From the records below, copy each line that has the word "spacing" in it.

Records from a collection:
-- Opening Marker --
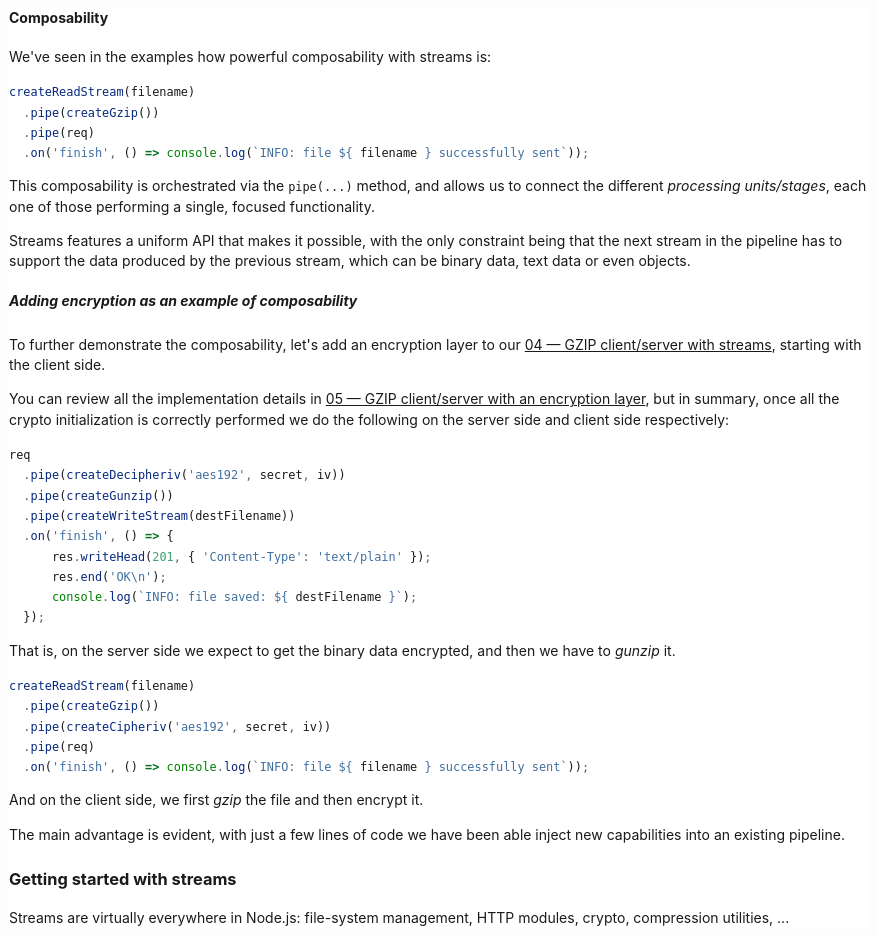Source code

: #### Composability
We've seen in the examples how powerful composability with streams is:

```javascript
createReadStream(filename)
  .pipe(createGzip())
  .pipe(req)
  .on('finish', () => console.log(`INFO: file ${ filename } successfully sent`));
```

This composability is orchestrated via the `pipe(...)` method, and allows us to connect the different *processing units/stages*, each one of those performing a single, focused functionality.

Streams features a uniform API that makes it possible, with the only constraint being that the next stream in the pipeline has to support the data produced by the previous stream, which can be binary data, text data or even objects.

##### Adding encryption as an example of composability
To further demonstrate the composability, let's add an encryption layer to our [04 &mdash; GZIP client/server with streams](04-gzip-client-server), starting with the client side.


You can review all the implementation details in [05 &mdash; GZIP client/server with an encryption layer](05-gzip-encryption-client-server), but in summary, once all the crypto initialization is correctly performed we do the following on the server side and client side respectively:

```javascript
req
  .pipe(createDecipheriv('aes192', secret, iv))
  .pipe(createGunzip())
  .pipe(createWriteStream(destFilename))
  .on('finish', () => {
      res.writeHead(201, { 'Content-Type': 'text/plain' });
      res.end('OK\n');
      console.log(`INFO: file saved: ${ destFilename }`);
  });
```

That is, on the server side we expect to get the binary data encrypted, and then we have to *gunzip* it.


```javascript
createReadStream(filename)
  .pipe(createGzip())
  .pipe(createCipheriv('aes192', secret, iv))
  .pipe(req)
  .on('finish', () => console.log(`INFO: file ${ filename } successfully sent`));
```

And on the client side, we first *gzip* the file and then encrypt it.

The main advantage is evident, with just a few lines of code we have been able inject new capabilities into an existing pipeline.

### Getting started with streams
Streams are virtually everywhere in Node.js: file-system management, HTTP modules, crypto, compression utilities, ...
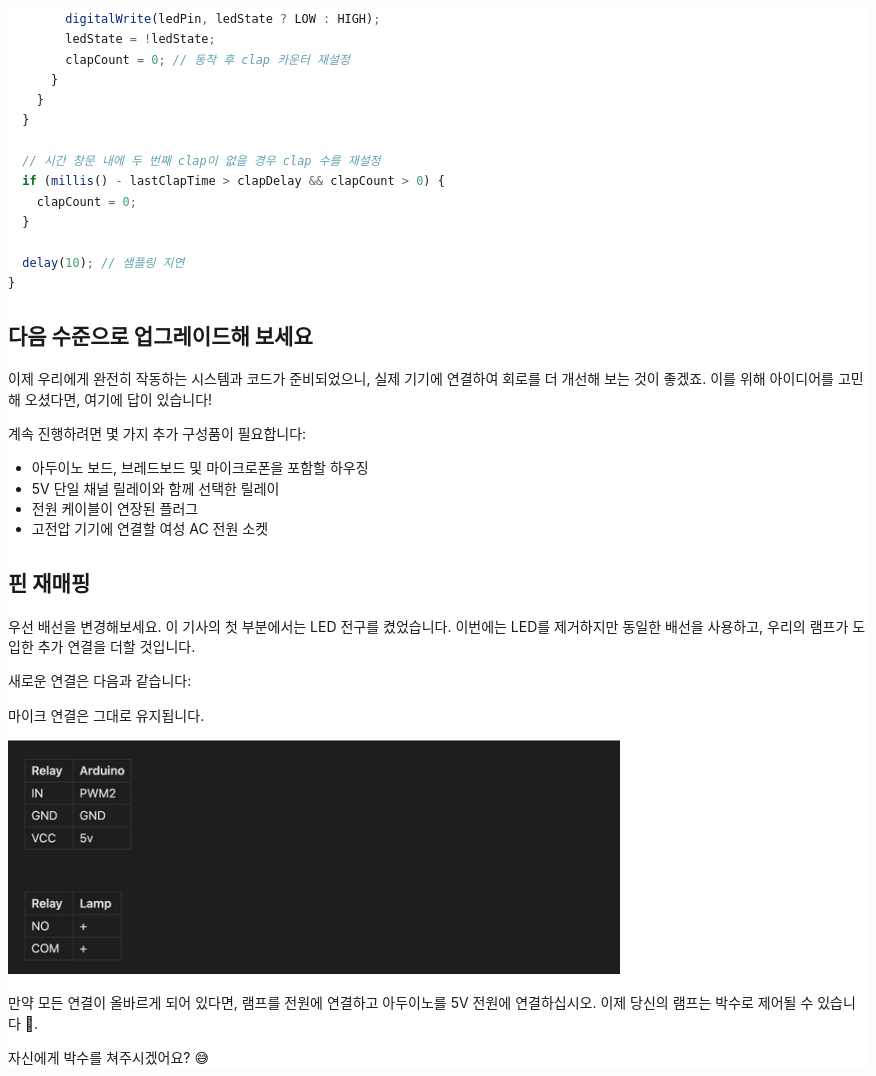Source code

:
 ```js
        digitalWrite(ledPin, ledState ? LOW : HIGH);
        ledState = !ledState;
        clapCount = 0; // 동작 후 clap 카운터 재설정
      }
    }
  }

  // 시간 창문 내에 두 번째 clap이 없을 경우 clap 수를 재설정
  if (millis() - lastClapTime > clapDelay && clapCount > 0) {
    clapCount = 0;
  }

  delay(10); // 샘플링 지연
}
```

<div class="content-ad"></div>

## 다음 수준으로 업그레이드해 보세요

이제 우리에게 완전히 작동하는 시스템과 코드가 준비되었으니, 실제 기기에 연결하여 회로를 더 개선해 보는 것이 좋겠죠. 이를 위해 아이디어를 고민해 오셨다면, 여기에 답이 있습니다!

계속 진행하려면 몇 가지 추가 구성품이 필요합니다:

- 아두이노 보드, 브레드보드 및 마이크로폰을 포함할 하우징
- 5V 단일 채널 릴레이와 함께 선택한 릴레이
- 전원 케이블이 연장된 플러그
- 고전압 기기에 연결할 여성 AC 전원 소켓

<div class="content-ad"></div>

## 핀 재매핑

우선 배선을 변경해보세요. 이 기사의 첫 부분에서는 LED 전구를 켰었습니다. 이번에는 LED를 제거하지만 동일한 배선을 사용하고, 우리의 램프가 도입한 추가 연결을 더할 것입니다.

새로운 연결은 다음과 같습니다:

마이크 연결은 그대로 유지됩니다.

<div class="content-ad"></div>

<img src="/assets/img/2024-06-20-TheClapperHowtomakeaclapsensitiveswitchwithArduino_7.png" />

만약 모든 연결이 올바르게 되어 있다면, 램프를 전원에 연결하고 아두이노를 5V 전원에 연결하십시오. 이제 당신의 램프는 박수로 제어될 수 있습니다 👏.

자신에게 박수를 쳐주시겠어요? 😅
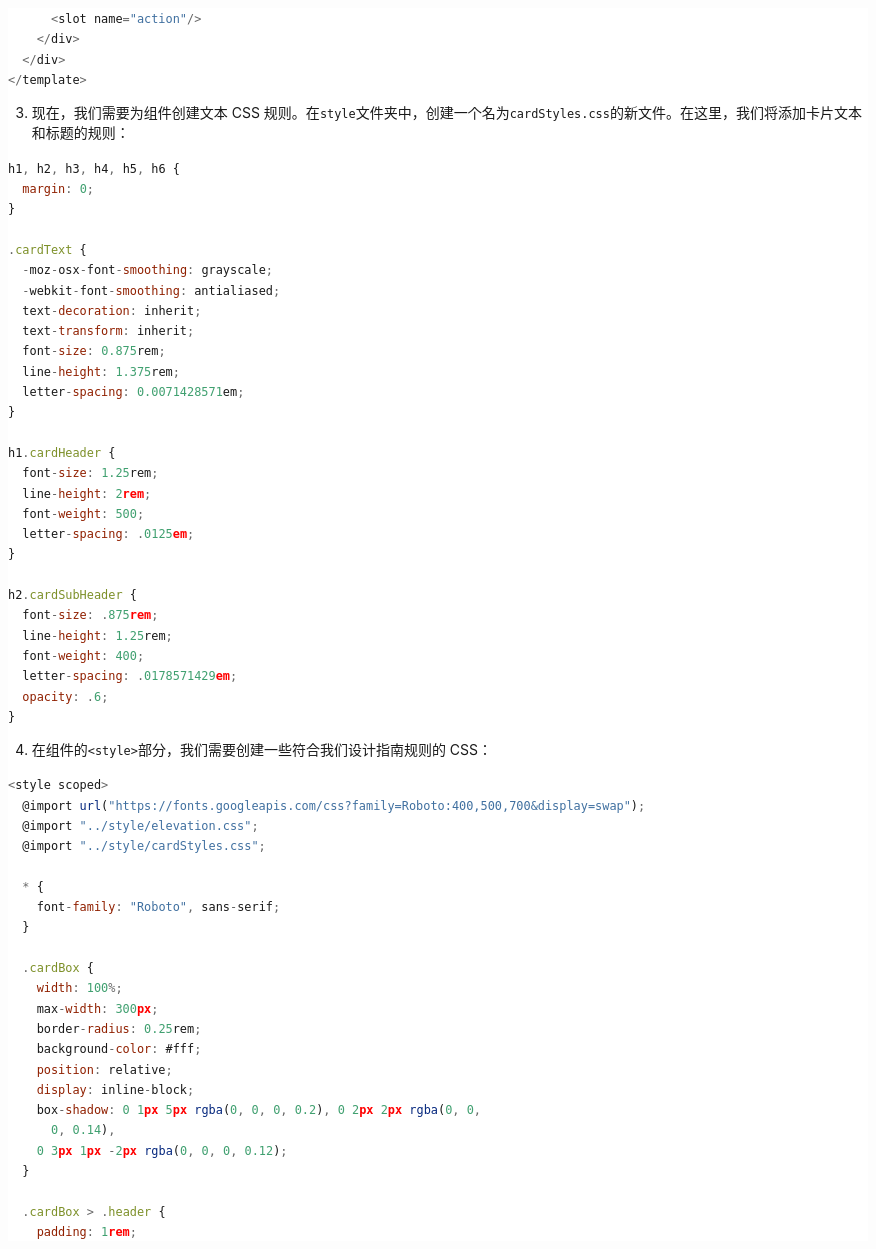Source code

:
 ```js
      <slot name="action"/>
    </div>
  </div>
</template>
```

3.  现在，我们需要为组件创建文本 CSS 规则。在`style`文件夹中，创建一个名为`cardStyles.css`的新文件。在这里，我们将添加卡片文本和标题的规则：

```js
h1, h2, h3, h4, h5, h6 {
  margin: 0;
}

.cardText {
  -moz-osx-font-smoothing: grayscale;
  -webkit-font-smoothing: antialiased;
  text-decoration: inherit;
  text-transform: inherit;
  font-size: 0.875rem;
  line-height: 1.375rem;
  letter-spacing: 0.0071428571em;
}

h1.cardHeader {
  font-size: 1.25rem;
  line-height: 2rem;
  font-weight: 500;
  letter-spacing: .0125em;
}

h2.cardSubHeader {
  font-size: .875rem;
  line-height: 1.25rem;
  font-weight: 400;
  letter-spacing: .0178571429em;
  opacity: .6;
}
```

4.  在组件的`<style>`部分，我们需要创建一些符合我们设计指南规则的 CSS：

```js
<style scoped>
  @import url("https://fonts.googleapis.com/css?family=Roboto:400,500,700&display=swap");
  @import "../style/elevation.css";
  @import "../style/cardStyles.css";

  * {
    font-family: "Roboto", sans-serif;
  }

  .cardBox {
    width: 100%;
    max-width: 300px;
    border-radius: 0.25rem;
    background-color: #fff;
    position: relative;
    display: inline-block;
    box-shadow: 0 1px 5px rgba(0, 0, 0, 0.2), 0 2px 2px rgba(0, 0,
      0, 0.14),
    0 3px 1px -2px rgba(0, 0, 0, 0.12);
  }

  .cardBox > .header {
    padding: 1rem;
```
-- Closing Marker --
--- Reply to the exercise ---
  letter-spacing: 0.0071428571em;
  letter-spacing: .0125em;
  letter-spacing: .0178571429em;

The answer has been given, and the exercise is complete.